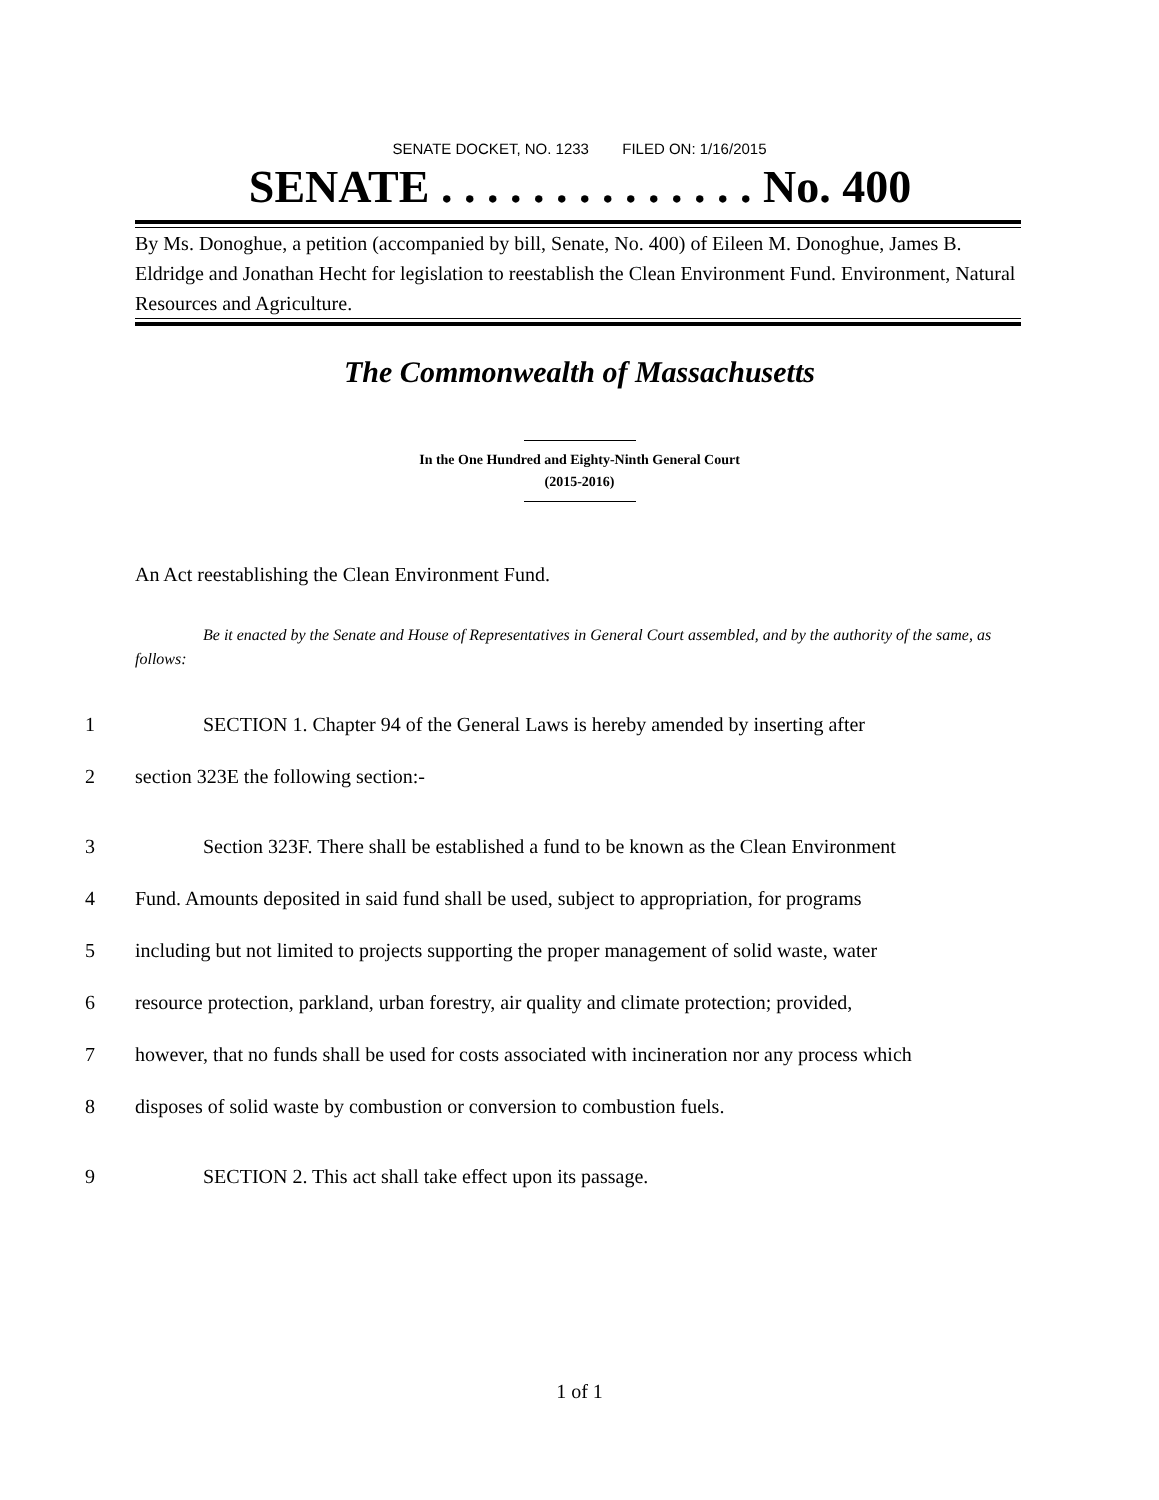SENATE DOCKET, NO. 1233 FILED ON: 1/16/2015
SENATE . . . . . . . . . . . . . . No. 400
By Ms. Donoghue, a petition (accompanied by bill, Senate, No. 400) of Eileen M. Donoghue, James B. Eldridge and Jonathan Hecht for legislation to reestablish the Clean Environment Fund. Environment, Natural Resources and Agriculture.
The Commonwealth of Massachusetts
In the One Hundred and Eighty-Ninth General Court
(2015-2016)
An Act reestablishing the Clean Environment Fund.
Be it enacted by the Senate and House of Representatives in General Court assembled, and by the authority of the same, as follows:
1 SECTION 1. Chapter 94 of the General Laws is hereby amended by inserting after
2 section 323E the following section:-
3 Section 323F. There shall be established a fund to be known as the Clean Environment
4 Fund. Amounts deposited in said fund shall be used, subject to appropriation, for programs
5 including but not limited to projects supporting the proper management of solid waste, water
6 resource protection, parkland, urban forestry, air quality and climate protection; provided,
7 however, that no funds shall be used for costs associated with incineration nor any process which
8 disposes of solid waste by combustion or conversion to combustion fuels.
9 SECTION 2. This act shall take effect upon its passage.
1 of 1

...

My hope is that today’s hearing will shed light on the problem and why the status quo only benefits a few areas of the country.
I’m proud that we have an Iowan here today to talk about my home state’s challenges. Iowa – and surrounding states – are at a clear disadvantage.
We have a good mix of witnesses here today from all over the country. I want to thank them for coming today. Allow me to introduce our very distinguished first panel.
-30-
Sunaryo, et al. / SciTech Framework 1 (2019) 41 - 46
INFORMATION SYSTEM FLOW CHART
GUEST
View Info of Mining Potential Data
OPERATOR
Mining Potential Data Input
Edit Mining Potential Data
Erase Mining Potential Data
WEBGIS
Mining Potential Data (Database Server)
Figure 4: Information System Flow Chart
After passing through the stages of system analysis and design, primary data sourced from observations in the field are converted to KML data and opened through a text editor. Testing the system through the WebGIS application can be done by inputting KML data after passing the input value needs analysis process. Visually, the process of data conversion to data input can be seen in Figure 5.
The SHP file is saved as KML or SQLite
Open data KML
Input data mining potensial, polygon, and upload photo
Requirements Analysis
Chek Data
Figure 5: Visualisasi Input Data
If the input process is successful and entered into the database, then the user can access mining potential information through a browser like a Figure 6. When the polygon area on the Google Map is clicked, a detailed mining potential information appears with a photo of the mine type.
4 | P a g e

* * *

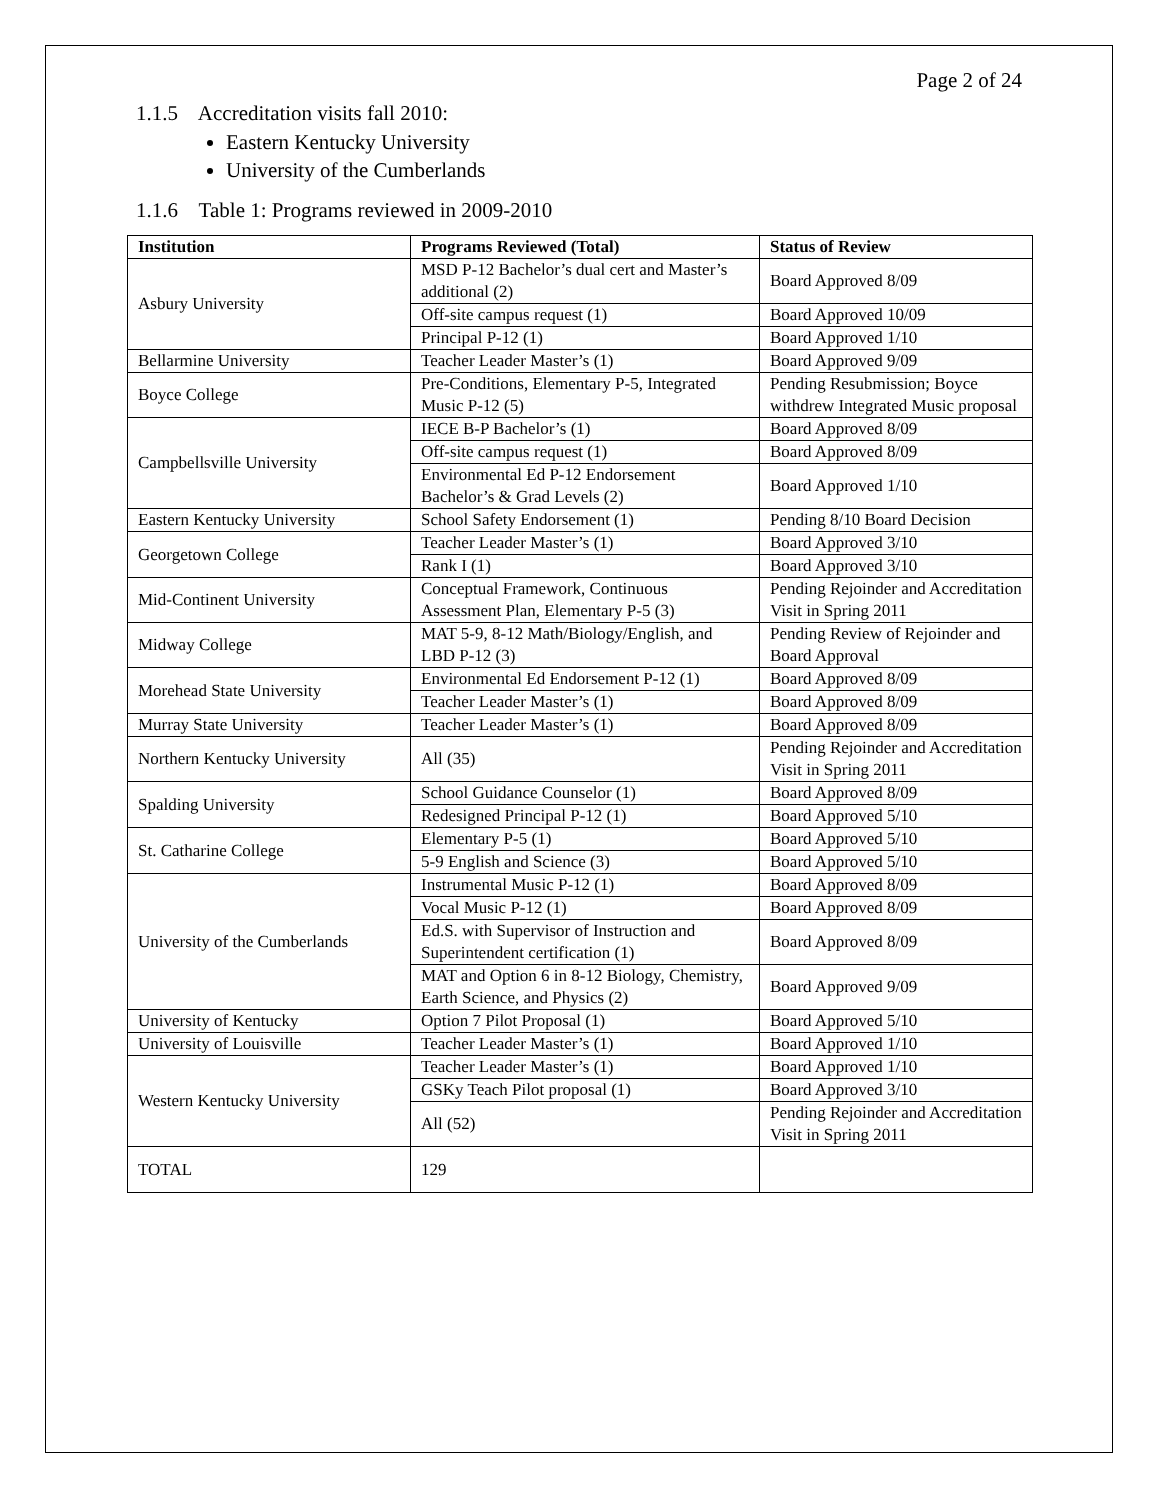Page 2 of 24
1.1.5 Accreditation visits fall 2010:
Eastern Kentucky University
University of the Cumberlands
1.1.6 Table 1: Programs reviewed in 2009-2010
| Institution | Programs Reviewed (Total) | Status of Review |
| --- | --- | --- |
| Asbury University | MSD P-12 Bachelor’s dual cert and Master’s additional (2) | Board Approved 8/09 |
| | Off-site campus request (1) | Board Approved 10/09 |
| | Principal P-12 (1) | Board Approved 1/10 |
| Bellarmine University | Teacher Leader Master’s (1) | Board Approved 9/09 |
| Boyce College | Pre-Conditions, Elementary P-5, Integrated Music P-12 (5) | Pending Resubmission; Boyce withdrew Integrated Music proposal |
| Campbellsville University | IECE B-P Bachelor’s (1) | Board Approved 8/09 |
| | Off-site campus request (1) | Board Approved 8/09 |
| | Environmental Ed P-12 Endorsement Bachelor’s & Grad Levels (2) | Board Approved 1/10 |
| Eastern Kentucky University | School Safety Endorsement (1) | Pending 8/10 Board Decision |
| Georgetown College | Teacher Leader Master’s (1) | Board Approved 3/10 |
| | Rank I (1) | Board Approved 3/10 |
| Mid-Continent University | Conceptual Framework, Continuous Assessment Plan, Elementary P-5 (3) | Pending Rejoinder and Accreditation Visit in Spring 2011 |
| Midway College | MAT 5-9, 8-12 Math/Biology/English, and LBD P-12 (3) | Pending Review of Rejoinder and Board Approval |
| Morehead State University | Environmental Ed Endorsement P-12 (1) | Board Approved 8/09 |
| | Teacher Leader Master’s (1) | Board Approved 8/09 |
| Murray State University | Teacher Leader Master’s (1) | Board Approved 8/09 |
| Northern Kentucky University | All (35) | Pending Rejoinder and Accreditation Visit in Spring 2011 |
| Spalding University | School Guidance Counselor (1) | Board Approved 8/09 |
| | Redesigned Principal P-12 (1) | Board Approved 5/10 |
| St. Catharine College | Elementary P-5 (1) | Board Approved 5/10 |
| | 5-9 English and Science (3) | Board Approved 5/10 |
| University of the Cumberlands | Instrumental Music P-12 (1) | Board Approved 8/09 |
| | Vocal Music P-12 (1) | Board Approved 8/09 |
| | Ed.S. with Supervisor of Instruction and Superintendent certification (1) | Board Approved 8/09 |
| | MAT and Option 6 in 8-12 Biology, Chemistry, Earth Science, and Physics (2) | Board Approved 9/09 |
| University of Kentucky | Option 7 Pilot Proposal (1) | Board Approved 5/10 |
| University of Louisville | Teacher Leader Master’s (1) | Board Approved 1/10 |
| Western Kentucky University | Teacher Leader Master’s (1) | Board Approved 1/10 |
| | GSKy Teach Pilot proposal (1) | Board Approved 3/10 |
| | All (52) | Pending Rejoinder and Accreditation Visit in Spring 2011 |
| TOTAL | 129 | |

* **Exercise prompt**:
Look for the string "School" in the data above and return every line that has it.

* **Exercise answer**:
| Eastern Kentucky University | School Safety Endorsement (1) | Pending 8/10 Board Decision |
| Spalding University | School Guidance Counselor (1) | Board Approved 8/09 |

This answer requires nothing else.